Istanbul, Oct 13 () - Despite the expected slowdown in the second half of the year, the faster GDP growth in the second quarter has lead to revising growth forecasts to 3.2 percent for 2015, according to the World Bank’s “Turkey Regular Economic Brief for October” issued Oct. 13.
“Seasonally adjusted GDP grew by 1.3 percent in the second quarter. Private and public consumption continued to lose momentum as expected but private investment unexpectedly surged and became the main driver of growth, an indication that the private sector front-loaded investment spending before the June election or realized previously postponed investment, anticipating elimination of uncertainties after the election” said the brief.
The brief noted that the hoped-for external adjustment fueled by a weaker Turkish Lira and significantly lower oil prices has not materialized.
“Despite a significantly lower energy deficit, Turkey’s current account deficit widened to $45 billion in the 12 months through July 2015 (gold adjusted), compared to $42.6 billion in 2014. The deterioration in the deficit is mainly due to weaknesses in trading partners, particularly slow growth in the EU, difficulties in MENA [Middle East and North Africa region] and Russia, and a fall in tourism revenues over the summer of 2015,” the note read.
Domestic political concerns and global financial market jitters dried up short-term inflows, according to the World Bank. Although the quality of finance improved thanks to lengthening maturity, net inflows fell short of financing the current account deficit in the first seven months of the year, it added.
The brief indicated that inflation is likely to remain above target in 2015, around 7.5 percent.
“Food prices started to rise rapidly again, pushing food inflation momentum up to 14.7 percent in September. Renewed currency depreciation brought core inflation above 8 percent and its momentum above 10.5 percent. Particularly, a sharp increase in automobile prices due to depreciation added significantly to inflation in September. As a result, 12-month inflation climbed to 7.9 percent in September” it said.
Economic activity expected to slow down
According to the brief, economic activity is expected to decelerate in the second half of 2015.
“Credit growth momentum fell below the Central Bank’s reference rate of 15 percent by mid-September. In addition, continuing political uncertainty and tensions in Turkey’s southeast make it difficult for the private sector to sustain the investment spending witnessed in the second quarter.

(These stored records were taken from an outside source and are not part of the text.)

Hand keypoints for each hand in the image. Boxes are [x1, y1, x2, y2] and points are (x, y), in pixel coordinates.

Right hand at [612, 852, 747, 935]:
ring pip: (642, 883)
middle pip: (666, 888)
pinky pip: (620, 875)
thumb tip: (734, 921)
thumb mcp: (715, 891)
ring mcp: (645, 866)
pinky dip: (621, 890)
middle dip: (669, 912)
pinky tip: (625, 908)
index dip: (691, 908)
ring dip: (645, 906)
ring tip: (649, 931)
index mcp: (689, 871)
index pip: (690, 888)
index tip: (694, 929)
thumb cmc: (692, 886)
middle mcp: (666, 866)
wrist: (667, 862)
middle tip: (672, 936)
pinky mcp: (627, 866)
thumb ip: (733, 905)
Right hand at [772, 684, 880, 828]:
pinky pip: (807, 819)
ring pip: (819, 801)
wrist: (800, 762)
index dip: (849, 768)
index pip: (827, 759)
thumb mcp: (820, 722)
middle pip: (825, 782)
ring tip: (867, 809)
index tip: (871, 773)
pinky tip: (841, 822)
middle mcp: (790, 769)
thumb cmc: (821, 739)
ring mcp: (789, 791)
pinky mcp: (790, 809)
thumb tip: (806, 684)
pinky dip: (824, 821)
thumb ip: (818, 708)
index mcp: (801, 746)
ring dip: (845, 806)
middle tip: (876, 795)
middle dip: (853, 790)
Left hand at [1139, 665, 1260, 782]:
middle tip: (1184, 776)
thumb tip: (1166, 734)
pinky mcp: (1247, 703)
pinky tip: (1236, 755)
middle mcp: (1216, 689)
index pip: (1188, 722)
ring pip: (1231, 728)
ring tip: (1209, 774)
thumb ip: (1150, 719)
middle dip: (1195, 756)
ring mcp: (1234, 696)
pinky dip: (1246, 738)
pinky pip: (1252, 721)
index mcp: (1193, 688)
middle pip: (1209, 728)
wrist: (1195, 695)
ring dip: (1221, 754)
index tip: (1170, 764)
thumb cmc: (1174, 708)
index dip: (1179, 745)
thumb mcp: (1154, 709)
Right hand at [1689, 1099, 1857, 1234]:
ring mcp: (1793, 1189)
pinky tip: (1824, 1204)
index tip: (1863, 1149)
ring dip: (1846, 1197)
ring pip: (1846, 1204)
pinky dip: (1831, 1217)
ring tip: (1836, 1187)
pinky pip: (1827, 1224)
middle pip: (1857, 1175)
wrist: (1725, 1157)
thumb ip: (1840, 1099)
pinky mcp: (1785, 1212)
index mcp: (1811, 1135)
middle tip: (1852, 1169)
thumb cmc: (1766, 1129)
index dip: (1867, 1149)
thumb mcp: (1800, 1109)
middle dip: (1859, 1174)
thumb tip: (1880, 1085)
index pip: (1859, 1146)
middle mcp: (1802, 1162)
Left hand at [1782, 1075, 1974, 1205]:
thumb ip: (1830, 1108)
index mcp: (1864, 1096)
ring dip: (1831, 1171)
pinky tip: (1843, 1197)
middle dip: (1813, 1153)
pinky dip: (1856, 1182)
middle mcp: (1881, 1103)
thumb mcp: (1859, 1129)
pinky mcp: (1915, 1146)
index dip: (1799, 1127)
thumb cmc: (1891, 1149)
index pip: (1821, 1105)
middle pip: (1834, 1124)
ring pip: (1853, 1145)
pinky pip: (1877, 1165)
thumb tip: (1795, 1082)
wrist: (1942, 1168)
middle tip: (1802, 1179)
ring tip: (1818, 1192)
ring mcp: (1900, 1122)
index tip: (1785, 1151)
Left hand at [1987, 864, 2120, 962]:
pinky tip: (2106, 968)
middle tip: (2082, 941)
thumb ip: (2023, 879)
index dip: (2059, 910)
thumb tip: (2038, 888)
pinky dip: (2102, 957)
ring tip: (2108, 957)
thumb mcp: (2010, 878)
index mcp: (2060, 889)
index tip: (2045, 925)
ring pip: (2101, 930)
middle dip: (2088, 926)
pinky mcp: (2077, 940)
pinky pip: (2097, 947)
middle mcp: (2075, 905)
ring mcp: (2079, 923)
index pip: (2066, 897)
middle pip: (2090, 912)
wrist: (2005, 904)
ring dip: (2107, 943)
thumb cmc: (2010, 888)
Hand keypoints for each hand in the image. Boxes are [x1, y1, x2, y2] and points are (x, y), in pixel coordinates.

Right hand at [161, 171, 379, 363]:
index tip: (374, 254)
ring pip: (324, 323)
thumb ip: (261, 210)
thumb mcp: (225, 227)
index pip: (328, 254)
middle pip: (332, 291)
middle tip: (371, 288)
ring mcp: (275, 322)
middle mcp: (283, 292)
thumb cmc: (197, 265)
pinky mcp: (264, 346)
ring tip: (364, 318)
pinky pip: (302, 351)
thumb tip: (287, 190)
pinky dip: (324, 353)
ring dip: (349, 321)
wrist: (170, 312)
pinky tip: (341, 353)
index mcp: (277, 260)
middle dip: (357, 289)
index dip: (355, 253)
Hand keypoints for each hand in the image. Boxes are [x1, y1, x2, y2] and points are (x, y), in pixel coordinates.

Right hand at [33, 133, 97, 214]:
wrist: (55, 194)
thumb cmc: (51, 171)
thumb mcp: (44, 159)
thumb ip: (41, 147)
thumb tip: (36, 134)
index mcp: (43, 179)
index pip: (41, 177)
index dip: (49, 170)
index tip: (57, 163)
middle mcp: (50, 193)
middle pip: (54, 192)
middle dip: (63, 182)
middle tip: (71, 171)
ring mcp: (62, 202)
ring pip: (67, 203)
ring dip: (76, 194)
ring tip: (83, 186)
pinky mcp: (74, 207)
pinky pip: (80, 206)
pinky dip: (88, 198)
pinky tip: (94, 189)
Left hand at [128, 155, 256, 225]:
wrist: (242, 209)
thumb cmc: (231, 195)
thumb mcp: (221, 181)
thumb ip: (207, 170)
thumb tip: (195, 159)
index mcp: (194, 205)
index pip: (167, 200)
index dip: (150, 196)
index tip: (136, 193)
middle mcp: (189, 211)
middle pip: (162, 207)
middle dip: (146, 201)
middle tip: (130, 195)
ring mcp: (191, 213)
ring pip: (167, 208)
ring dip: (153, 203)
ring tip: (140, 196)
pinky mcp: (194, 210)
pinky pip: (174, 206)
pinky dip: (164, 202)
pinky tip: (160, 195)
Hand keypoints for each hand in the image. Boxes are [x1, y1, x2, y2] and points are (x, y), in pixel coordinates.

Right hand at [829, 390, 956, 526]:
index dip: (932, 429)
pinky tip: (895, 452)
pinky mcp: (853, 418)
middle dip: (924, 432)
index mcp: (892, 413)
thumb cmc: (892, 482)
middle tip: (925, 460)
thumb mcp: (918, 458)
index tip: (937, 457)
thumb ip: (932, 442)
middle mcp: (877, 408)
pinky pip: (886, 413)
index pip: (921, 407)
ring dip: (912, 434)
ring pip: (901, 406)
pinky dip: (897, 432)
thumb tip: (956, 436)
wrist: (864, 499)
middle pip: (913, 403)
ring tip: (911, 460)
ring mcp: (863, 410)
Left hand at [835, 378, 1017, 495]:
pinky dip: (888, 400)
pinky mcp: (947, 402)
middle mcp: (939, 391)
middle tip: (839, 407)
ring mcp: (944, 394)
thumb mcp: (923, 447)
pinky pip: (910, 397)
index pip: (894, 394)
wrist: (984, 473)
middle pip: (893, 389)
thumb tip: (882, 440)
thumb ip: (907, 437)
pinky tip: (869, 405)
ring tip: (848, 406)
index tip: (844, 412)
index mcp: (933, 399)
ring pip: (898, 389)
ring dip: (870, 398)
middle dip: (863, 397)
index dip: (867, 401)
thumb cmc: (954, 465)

Businesses are likely to cut investment spending from the second quarter and postpone investment decisions until a new stable political equilibrium is reached. External adjustment should continue, as lower oil prices will likely bring the current account deficit down by another $5 billion in the remainder of the year,” said the bank.
The brief said that Turkey’s current account deficit remains high and is unlikely to fall below 5.5 percent without significant structural reforms, given the current external environment.
“There is an urgent need for political stability and a return to implementing the structural reform agenda to restore investor confidence, address vulnerabilities and lift growth” said the brief.